Now with a way to consistently reproduce the bug, fixing it was much like fixing any other bug—printing things out, checking logs, viewing requests and responses in the browser, testing out theories, and gradually isolating the source of the problem.
This one ended up being related to marking messages in the Feed as seen. Whenever you visit the Feed, we send a POST request to mark the whole box as seen. The controller action for the request looks like this:
class Boxes::ObservationsController < ApplicationController
def create
@box.mark_as_seen_later
head :created
end
end
That kicks off a background job which eventually calls Box#seen! and marks each message (actually each posting, but you can treat them as roughly equivalent in this context) as seen:
class Box < ApplicationRecord
def seen!
postings.unseen.each(&:seen!)
end
end
Saving each posting then broadcasts a Turbo stream (via turbo-rails) to update any postings already on the page, and insert any that aren’t:
module Posting::Broadcasting
extend ActiveSupport::Concern, Suppressible
included do
after_save_commit :broadcast_upsert_later, unless: -> { Posting::Broadcasting.suppressed? }
end
private
def broadcast_upsert_later
broadcast_render_later_to box, user.account
end
end
But wait, that means we will insert every unread posting onto the page whenever visiting the Feed, even if we haven’t scrolled down to load in additional pages. Oops, that’s not what we want here.
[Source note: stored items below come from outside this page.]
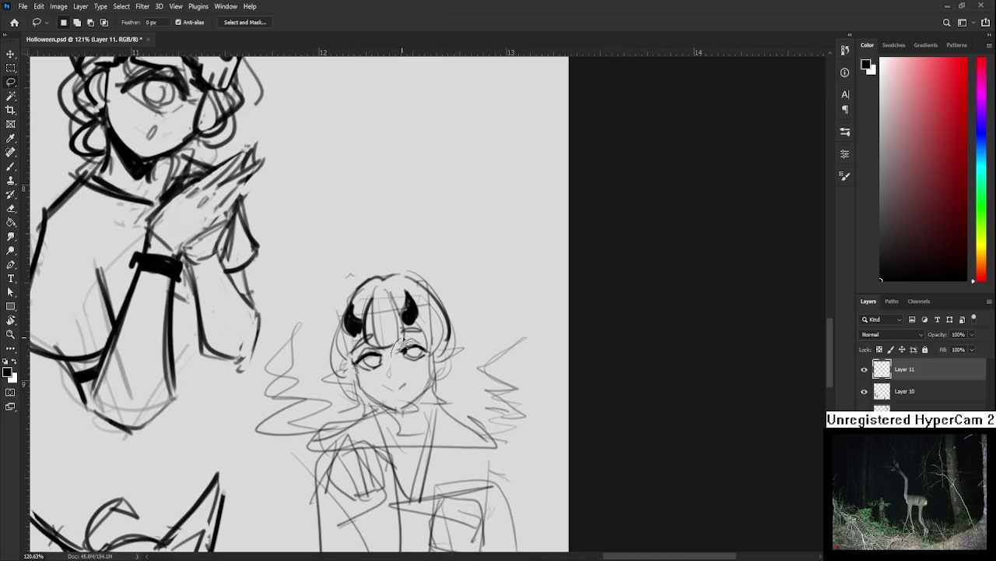
pyautogui.press('ctrl+t')
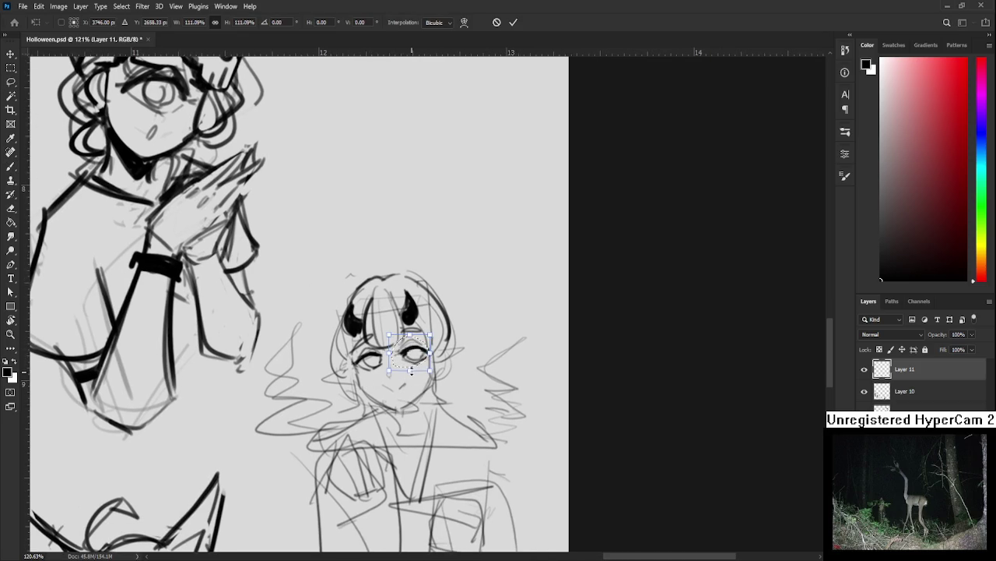
pyautogui.press('Return')
pyautogui.scroll(-1, 394, 377)
# Draw a small nose on the girl, retrying with undo and the Eraser.
pyautogui.press('b')
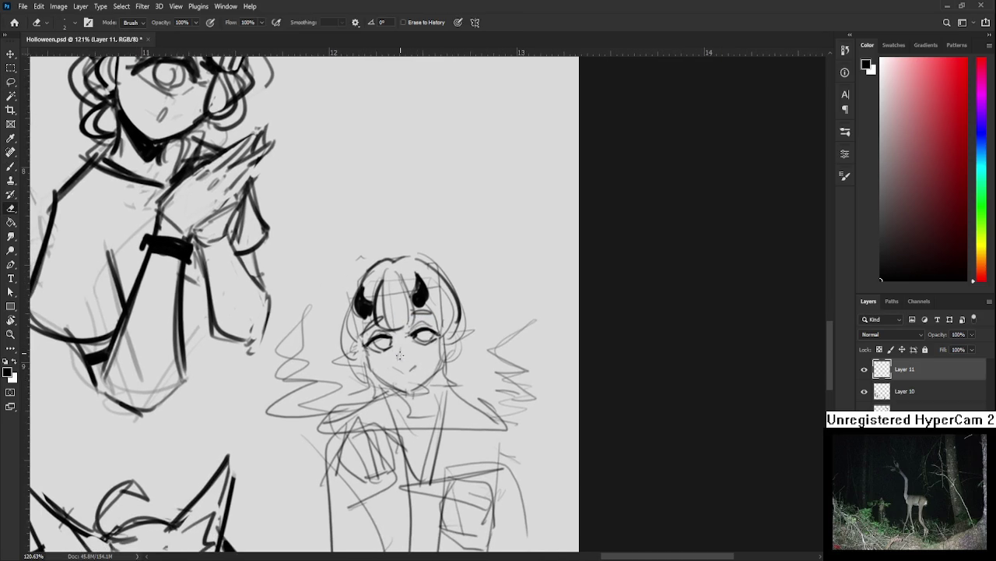
pyautogui.moveTo(396, 349)
pyautogui.mouseDown()
pyautogui.moveTo(405, 361)
pyautogui.moveTo(393, 355)
pyautogui.mouseUp()
pyautogui.press('ctrl+z')
pyautogui.press('ctrl+z')
pyautogui.press('ctrl+z')
pyautogui.press('ctrl+z')
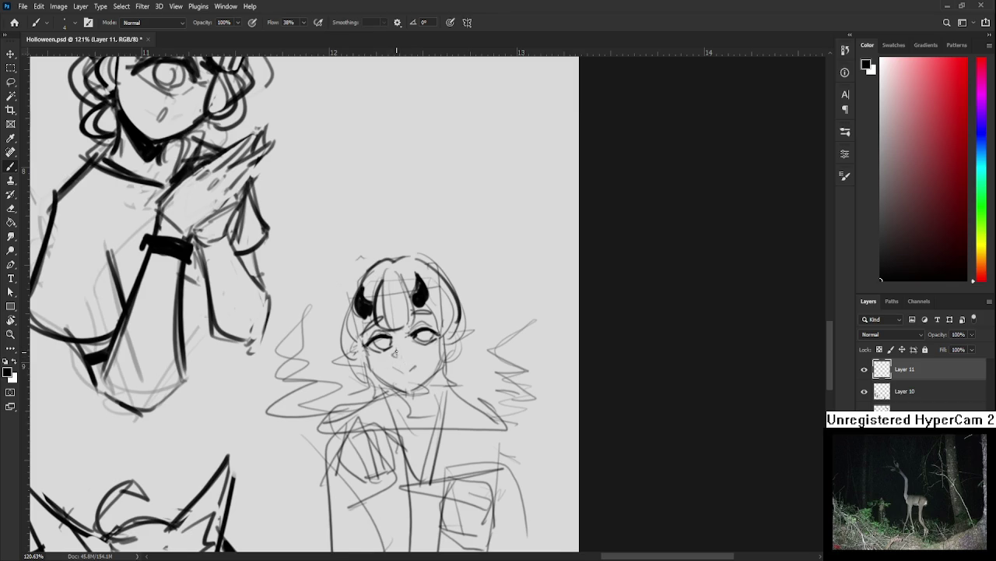
pyautogui.scroll(-1, 397, 358)
pyautogui.press('e')
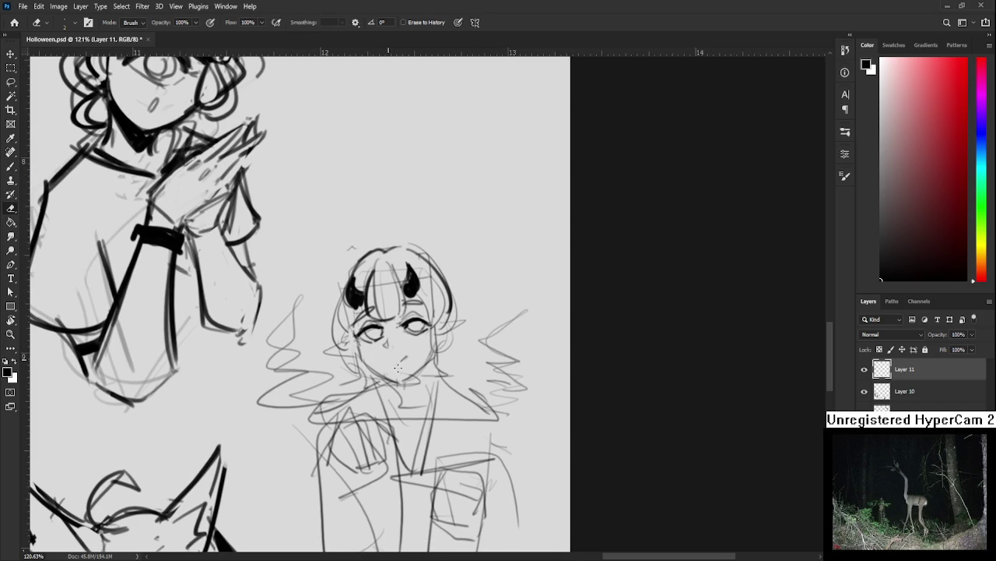
pyautogui.press('b')
pyautogui.moveTo(392, 358); pyautogui.dragTo(383, 362)
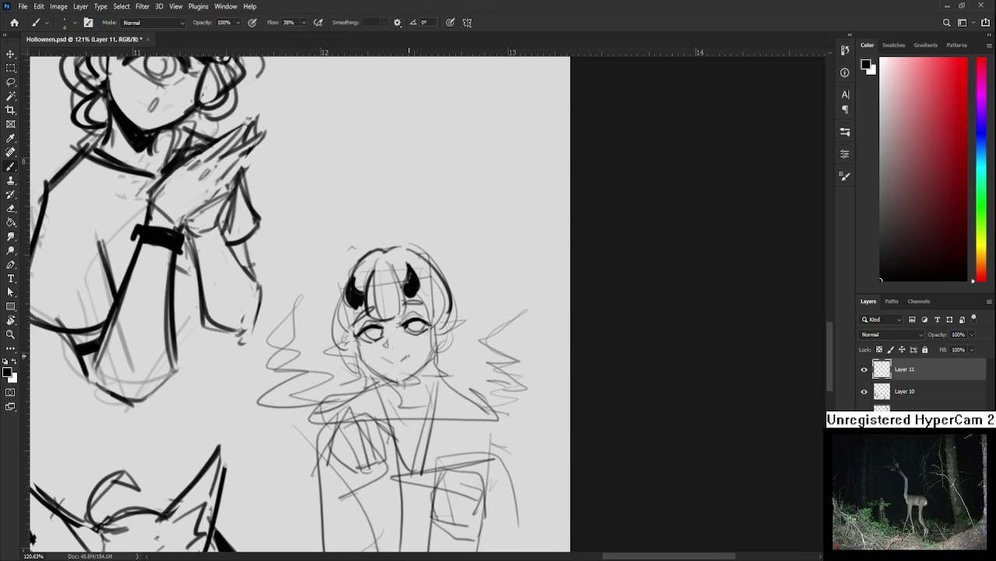
pyautogui.press('e')
pyautogui.press('b')
# Ink the jaw and chin line and darken the left cheek and hair.
pyautogui.moveTo(403, 354); pyautogui.dragTo(410, 371)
The solution was to suppress the Turbo update when marking a whole box as seen:
class Box < ApplicationRecord
def seen!
Posting::Broadcasting.suppress do
postings.unseen.each(&:seen!)
end
end
end
I don’t really have any larger lesson here—I’m only sharing my little adventure. Many thanks to the customer who wrote in to support with the clue that turned this from a bug I despised to a bug I enjoyed. It feels great to have it fixed.